O tempo foi passando e ele estudando os livros que tinha lá. Foi tomando gosto pela coisa, seus companheiros de todas as horas. Foi compreendendo um pouco da vida e a essência que é a do homem. Recebia as amigas na sua casa e, se antes sentia vergonha, aprendeu a dizer que aquele era ele, aquele sofá meio simples, o ambiente meio antigo e desbotado, eram ele, assim meio modesto. Aquela franqueza era demais para elas e ele passou a ser venerado. Tantos ricos diziam o que não tinham e ele dizia que não tinha o que elas viam: riqueza. Mas era uma riqueza diferente, era a do espírito. Sempre fora cavalheiro, gentil, batalhador. Elas só não entendiam como ele não era descoberto, um homem daqueles, valoroso, humano.

Mas tal qual o seu renome, seus estudos perpetuaram. Suas loas à vida repercutiram na cidade e os figurões quiseram saber dos autores daqueles veneráveis pragmatismos que chegavam aos seus ouvidos. Eram palavras de otimismo que impregnavam nas jovens, nas moças e suas irmãs, que serviam de incentivo para os seus problemas e seus temores. E elas se mostravam aguilhoadas na vida pelo exemplo que tinha um endereço certo: aquele quarto-e-sala num bairro afastado da cidade, no entorno dos mais afortunados.

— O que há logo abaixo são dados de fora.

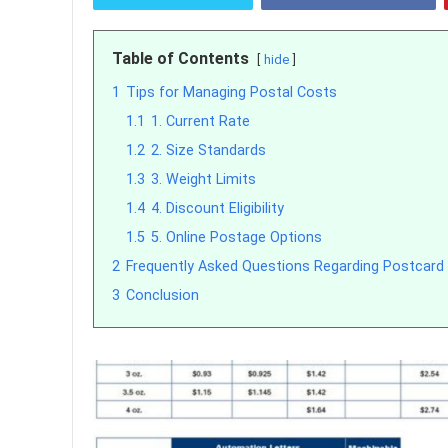
Table of Contents
hide
1
Tips for Managing Postal Costs
1.1
1. Current Rate
1.2
2. Size Standards
1.3
3. Weight Limits
1.4
4. Discount Eligibility
1.5
5. Online Postage Options
2
Frequently Asked Questions Regarding Postcard
3
Conclusion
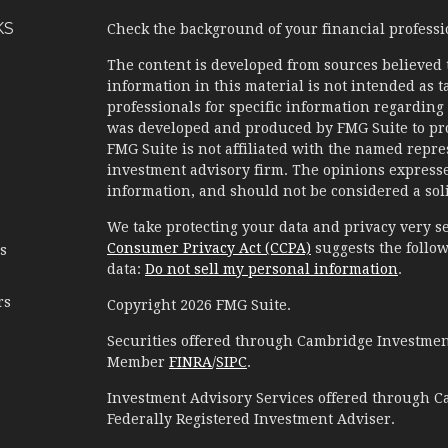
KS
Check the background of your financial profess
The content is developed from sources believed 
information in this material is not intended as ta
professionals for specific information regarding 
was developed and produced by FMG Suite to prov
FMG Suite is not affiliated with the named represe
investment advisory firm. The opinions expresse
information, and should not be considered a solic
We take protecting your data and privacy very se
Consumer Privacy Act (CCPA)
suggests the follow
es
data:
Do not sell my personal information
.
rs
Copyright 2026 FMG Suite.
Securities offered through Cambridge Investment
Member
FINRA
/
SIPC
.
Investment Advisory Services offered through C
Federally Registered Investment Adviser.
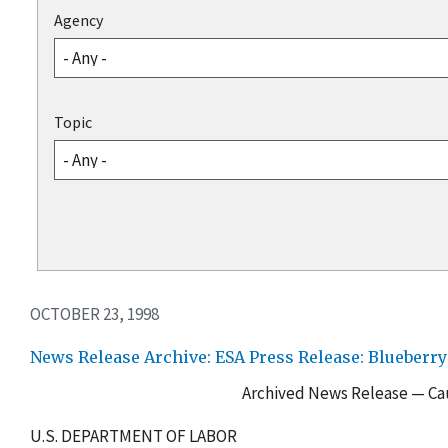
Agency
Topic
OCTOBER 23, 1998
News Release Archive: ESA Press Release: Blueberr
Archived News Release — Cau
U.S. DEPARTMENT OF LABOR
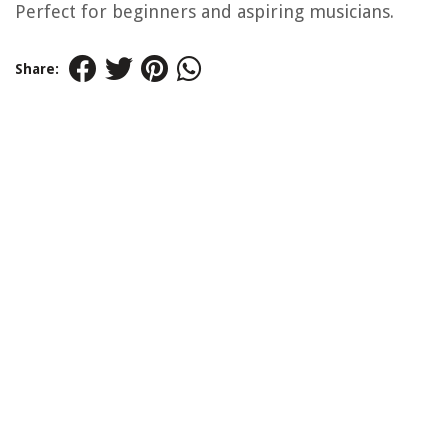
Perfect for beginners and aspiring musicians.
Share:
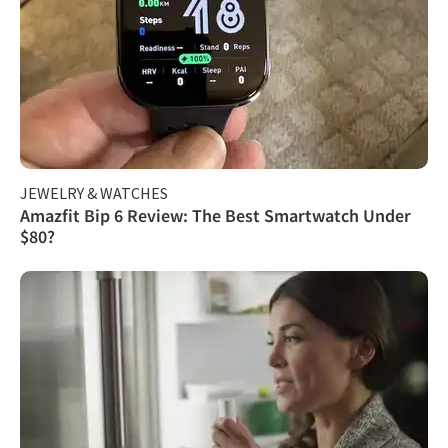
JEWELRY & WATCHES
Amazfit Bip 6 Review: The Best Smartwatch Under
$80?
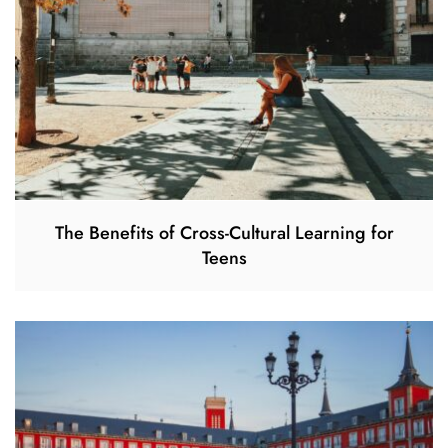
The Benefits of Cross-Cultural Learning for
Teens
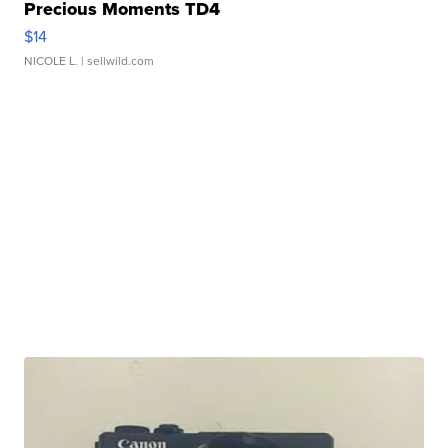
Precious Moments TD4
$14
NICOLE L.
| sellwild.com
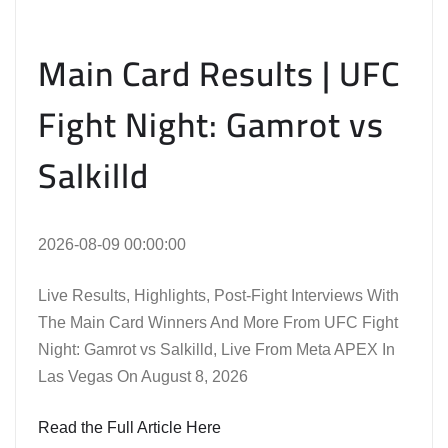
Main Card Results | UFC
Fight Night: Gamrot vs
Salkilld
2026-08-09 00:00:00
Live Results, Highlights, Post-Fight Interviews With
The Main Card Winners And More From UFC Fight
Night: Gamrot vs Salkilld, Live From Meta APEX In
Las Vegas On August 8, 2026
Read the Full Article Here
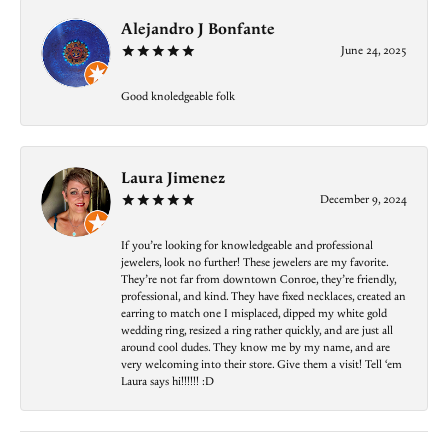
Alejandro J Bonfante
June 24, 2025
Good knoledgeable folk
Laura Jimenez
December 9, 2024
If you’re looking for knowledgeable and professional
jewelers, look no further! These jewelers are my favorite.
They’re not far from downtown Conroe, they’re friendly,
professional, and kind. They have fixed necklaces, created an
earring to match one I misplaced, dipped my white gold
wedding ring, resized a ring rather quickly, and are just all
around cool dudes. They know me by my name, and are
very welcoming into their store. Give them a visit! Tell ‘em
Laura says hi!!!!!! :D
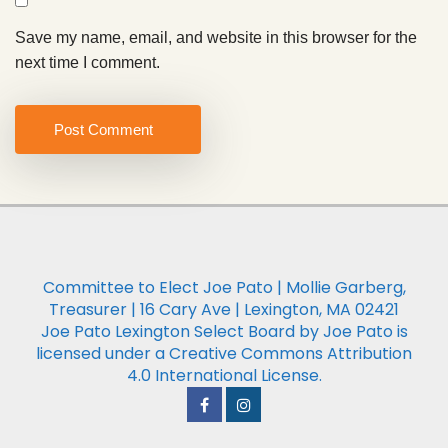
Save my name, email, and website in this browser for the
next time I comment.
Committee to Elect Joe Pato | Mollie Garberg,
Treasurer | 16 Cary Ave | Lexington, MA 02421
Joe Pato Lexington Select Board by Joe Pato is
licensed under a Creative Commons Attribution
4.0 International License.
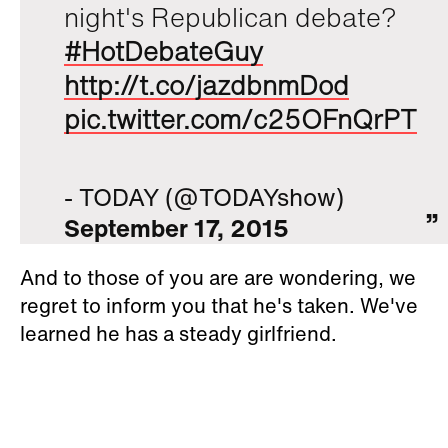
night's Republican debate?
#HotDebateGuy
http://t.co/jazdbnmDod
pic.twitter.com/c25OFnQrPT
- TODAY (@TODAYshow)
September 17, 2015
And to those of you are are wondering, we
regret to inform you that he's taken. We've
learned he has a steady girlfriend.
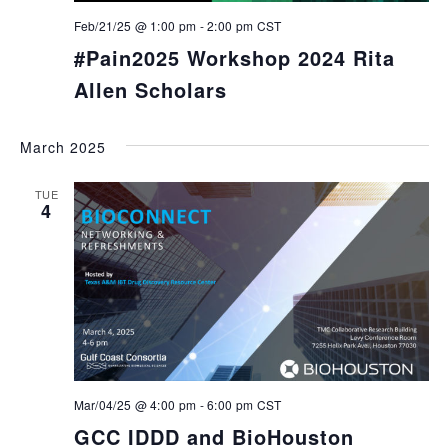
Feb/21/25 @ 1:00 pm
-
2:00 pm
CST
#Pain2025 Workshop 2024 Rita
Allen Scholars
March 2025
TUE
4
Mar/04/25 @ 4:00 pm
-
6:00 pm
CST
GCC IDDD and BioHouston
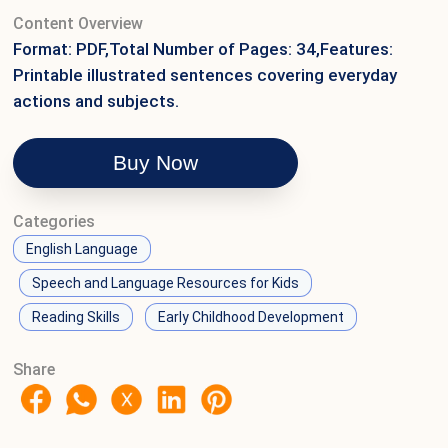
Content Overview
Format: PDF,Total Number of Pages: 34,Features:
Printable illustrated sentences covering everyday
actions and subjects.
Buy Now
Categories
English Language
Speech and Language Resources for Kids
Reading Skills
Early Childhood Development
Share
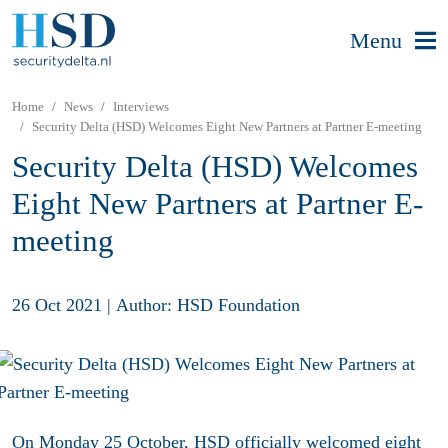
Menu
Home
News
Interviews
Security Delta (HSD) Welcomes Eight New Partners at Partner E-meeting
Security Delta (HSD) Welcomes
Eight New Partners at Partner E-
meeting
26 Oct 2021
|
Author: HSD Foundation
On Monday 25 October, HSD officially welcomed eight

De lá é que vinha o otimismo, o modelo de esperança e sobretudo, de lá é que vinham as poesias. Um construir tão singelo entre frases, rimas e sentimentos que se tornava um presente de leitura. Eram palavras maduras, calcadas nas noites de reclusão e nas horas de solitária companhia dos literatos. E quanto eles o ensinaram!

À sua presença, os figurões trataram de seus textos. Deram-lhe votos de confiança e uma oportunidade de ouro para mostrar seu talento. Trouxeram as câmeras de televisão e os repórteres empunhados, ao vivo da cidade. O poeta então entonou o seu escasso e provou para tudo e todos o valor da sua conduta. A emissora ali presente levou sua história das lentes para o país e o homem ficou conhecido por todos os cantos. Viajou cidade afora entoando as suas rimas e transmitindo os seus princípios. Serviu de exemplo para vaidosos e pedantes, miseráveis e bem providos. Fascinou milhares de almas pelo país que se prestaram a escrever como ele, poemas da vida, da luta e da volta por cima.

Ganhou notoriedade e viu baterem às suas portas oportunidades atrás das outras. Aceitou uma delas e se mudou para a capital, uma casa grande com churrasqueira e piscina, chafariz, escritório, biblioteca e garagem para um carro novo.

Assim instalado, a sua primeira poesia foi levar colares de pérola, vestidos de seda e sapatos finos para as suas donzelas na cidade pequena.